The closure of schools due to pandemic-related lockdowns over the last few years has severely impacted India's school-going children. Many students, particularly in government schools and in rural India, have lost substantial years of education. After nearly three years of massive disruption caused by the pandemic, the country's education sector is looking forward to a new era. The government's primary focus is on upskilling the youth and increasing digitalization in the education sector. The education sector has received its highest-ever allocation of INR 1.12 lakh crore ($ 13.66 Bn) in the Union Budget 23-24. Allocation for school education has increased by 8 percent from INR 63,449 crore ($ 7.74 Bn) in 2022-23 to INR 68,804 ($ 8.39 Bn) crore in 2023-24. The finance minister Nirmala Sitharaman announced a slew of measures to bridge the emerging gaps in education.

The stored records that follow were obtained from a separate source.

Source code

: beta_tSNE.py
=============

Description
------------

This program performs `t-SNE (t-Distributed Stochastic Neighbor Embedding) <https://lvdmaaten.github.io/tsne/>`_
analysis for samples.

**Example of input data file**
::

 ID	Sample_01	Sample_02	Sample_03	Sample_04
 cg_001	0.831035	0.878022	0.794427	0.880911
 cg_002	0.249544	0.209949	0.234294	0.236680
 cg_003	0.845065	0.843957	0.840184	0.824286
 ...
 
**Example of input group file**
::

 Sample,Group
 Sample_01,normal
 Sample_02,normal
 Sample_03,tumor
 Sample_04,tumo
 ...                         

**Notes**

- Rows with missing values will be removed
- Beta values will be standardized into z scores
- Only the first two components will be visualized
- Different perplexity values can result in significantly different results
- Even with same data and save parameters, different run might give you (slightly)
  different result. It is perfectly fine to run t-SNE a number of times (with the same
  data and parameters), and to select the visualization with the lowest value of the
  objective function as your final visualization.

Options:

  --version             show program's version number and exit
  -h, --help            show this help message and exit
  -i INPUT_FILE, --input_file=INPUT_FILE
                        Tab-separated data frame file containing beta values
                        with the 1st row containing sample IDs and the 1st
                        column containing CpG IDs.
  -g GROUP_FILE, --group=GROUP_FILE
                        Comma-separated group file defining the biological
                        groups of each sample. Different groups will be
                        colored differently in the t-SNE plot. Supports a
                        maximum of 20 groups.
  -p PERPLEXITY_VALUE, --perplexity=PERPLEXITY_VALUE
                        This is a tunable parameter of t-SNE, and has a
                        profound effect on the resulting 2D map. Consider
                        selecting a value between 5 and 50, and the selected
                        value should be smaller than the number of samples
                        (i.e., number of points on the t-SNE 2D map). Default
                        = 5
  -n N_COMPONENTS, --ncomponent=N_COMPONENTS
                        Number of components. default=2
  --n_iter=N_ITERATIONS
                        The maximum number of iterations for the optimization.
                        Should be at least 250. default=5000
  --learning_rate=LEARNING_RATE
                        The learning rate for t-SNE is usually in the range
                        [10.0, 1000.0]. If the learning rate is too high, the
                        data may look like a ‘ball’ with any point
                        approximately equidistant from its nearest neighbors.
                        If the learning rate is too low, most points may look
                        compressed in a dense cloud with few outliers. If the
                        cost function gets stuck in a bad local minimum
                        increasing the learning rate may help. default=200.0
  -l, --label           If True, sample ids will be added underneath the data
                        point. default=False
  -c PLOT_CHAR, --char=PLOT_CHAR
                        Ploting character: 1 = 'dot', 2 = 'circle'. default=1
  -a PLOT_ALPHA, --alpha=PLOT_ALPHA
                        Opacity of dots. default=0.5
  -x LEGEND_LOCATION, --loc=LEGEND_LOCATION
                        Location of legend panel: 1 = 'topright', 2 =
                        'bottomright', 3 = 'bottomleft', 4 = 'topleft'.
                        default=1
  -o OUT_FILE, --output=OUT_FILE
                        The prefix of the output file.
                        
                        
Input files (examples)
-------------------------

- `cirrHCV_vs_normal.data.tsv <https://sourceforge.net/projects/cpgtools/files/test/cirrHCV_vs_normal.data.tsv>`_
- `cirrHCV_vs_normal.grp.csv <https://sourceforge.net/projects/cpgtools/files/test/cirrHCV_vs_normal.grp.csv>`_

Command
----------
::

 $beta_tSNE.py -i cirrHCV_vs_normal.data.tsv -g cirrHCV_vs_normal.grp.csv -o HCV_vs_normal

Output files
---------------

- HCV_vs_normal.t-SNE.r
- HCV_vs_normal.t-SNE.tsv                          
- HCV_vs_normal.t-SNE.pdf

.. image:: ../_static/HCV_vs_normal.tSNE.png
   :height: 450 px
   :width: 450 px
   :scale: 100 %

First, the finance minister acknowledged the need for effective teacher training and building resilient mechanisms in education delivery. To this end, the government will re-envision teachers’ training through innovative pedagogy, curriculum transaction, continuous professional development, dipstick surveys, and ICT implementation. Further, District Institutes of Education and Training will be developed as vibrant centres of excellence.

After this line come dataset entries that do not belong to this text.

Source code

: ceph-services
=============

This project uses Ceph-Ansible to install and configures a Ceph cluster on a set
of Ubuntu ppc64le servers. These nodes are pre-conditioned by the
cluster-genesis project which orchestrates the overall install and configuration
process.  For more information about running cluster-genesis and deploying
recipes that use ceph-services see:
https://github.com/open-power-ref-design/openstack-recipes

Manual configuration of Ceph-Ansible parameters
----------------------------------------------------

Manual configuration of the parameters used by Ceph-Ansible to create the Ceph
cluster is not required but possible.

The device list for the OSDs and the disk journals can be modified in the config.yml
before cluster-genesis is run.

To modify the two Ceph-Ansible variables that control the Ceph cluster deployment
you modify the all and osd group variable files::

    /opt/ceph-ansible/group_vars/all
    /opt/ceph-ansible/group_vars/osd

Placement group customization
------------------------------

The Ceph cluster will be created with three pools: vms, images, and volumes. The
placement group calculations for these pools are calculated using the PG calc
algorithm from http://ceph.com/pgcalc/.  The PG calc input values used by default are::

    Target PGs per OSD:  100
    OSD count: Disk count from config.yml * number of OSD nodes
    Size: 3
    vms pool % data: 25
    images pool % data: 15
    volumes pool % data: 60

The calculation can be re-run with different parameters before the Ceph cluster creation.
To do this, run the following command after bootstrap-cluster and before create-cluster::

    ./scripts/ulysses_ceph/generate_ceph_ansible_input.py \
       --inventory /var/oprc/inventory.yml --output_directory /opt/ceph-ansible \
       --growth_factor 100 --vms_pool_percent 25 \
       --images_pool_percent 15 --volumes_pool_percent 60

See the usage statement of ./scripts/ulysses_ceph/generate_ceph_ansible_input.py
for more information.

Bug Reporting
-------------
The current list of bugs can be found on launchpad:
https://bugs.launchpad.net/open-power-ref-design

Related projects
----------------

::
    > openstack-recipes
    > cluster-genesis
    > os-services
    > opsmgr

Second, the budget also talked about a National Digital Library for children and adolescents that will be set up to facilitate the availability of quality books across geographies, languages, genres and levels, and device-agnostic accessibility. States will be encouraged to set up physical libraries at panchayat and ward levels and provide infrastructure for accessing the National Digital Library resources.
Third, keeping in mind the loss of learning caused by the pandemic, the National Book Trust and Children’s book trust will be encouraged to provide non-curricular titles in regional languages and English to these physical libraries. Collaboration with literacy-focused non-governmental organisations (NGOs) will also be a part of this initiative. Financial sector regulators and organisations will also be encouraged to provide age-appropriate reading material to these libraries in order to instil financial literacy.
Fourth, to make education more accessible to the last mile, over the next three years, the government will recruit 38,800 teachers and support staff for the 740 Eklavya Model Residential Schools, serving 3.5 lakh tribal students.
Fifth, to make the vision of ‘Make AI in India’ and ‘Make AI work for India’ a reality, three Artificial Intelligence Centres of Excellence (CoE) will be established in top educational institutions. Leading industry players will collaborate to conduct interdisciplinary research, develop cutting-edge applications, and solve scalable problems in agriculture, health, and sustainable cities. This will provide the required impetus to create an effective AI ecosystem while also cultivating quality human resources in the field.
Bridging the gaps in India's education sector will be critical as the country's youth comes of age in a rapidly changing world with new systems and new challenges. The measures announced in the Budget 2023-24 will allow the country to ensure continued growth in education.